DATA SUPPLIED
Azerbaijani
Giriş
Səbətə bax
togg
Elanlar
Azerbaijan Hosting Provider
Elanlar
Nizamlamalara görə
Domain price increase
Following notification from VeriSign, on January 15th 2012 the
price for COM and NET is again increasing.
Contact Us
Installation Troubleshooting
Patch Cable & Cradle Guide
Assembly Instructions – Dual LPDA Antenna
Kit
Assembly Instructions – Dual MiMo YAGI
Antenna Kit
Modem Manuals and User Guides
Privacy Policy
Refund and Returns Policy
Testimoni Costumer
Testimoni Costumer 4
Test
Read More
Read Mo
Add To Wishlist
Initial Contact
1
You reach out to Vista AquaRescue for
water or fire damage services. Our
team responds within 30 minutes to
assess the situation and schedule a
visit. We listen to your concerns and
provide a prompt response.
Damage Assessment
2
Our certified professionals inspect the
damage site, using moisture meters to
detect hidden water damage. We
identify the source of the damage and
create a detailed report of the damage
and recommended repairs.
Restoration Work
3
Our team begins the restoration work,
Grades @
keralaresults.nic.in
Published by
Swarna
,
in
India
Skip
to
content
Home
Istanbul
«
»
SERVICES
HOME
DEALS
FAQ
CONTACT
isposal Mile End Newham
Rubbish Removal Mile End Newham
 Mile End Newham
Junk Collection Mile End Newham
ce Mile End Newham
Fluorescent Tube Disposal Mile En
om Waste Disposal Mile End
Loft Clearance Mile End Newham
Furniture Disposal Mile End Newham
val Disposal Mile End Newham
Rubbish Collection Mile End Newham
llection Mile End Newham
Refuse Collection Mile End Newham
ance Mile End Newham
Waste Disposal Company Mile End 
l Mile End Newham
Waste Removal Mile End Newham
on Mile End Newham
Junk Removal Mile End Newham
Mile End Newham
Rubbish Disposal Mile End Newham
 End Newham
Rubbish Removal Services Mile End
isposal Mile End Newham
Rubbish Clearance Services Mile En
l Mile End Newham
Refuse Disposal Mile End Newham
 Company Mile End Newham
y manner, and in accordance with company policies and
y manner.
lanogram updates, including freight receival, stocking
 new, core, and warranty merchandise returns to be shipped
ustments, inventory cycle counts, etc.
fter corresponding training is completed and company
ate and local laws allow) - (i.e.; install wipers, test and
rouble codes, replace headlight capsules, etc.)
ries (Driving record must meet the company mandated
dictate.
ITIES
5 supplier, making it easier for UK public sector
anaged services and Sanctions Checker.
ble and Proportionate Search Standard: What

TASK DIRECTIONS
Write out every entry again exactly, please, with nothing missing.

RESULT FOR THIS TASK
Azerbaijani
Giriş
Səbətə bax
togg
Elanlar
Azerbaijan Hosting Provider
Elanlar
Nizamlamalara görə
Domain price increase
Following notification from VeriSign, on January 15th 2012 the
price for COM and NET is again increasing.
Contact Us
Installation Troubleshooting
Patch Cable & Cradle Guide
Assembly Instructions – Dual LPDA Antenna
Kit
Assembly Instructions – Dual MiMo YAGI
Antenna Kit
Modem Manuals and User Guides
Privacy Policy
Refund and Returns Policy
Testimoni Costumer
Testimoni Costumer 4
Test
Read More
Read Mo
Add To Wishlist
Initial Contact
1
You reach out to Vista AquaRescue for
water or fire damage services. Our
team responds within 30 minutes to
assess the situation and schedule a
visit. We listen to your concerns and
provide a prompt response.
Damage Assessment
2
Our certified professionals inspect the
damage site, using moisture meters to
detect hidden water damage. We
identify the source of the damage and
create a detailed report of the damage
and recommended repairs.
Restoration Work
3
Our team begins the restoration work,
Grades @
keralaresults.nic.in
Published by
Swarna
,
in
India
Skip
to
content
Home
Istanbul
«
»
SERVICES
HOME
DEALS
FAQ
CONTACT
isposal Mile End Newham
Rubbish Removal Mile End Newham
 Mile End Newham
Junk Collection Mile End Newham
ce Mile End Newham
Fluorescent Tube Disposal Mile En
om Waste Disposal Mile End
Loft Clearance Mile End Newham
Furniture Disposal Mile End Newham
val Disposal Mile End Newham
Rubbish Collection Mile End Newham
llection Mile End Newham
Refuse Collection Mile End Newham
ance Mile End Newham
Waste Disposal Company Mile End 
l Mile End Newham
Waste Removal Mile End Newham
on Mile End Newham
Junk Removal Mile End Newham
Mile End Newham
Rubbish Disposal Mile End Newham
 End Newham
Rubbish Removal Services Mile End
isposal Mile End Newham
Rubbish Clearance Services Mile En
l Mile End Newham
Refuse Disposal Mile End Newham
 Company Mile End Newham
y manner, and in accordance with company policies and
y manner.
lanogram updates, including freight receival, stocking
 new, core, and warranty merchandise returns to be shipped
ustments, inventory cycle counts, etc.
fter corresponding training is completed and company
ate and local laws allow) - (i.e.; install wipers, test and
rouble codes, replace headlight capsules, etc.)
ries (Driving record must meet the company mandated
dictate.
ITIES
5 supplier, making it easier for UK public sector
anaged services and Sanctions Checker.
ble and Proportionate Search Standard: What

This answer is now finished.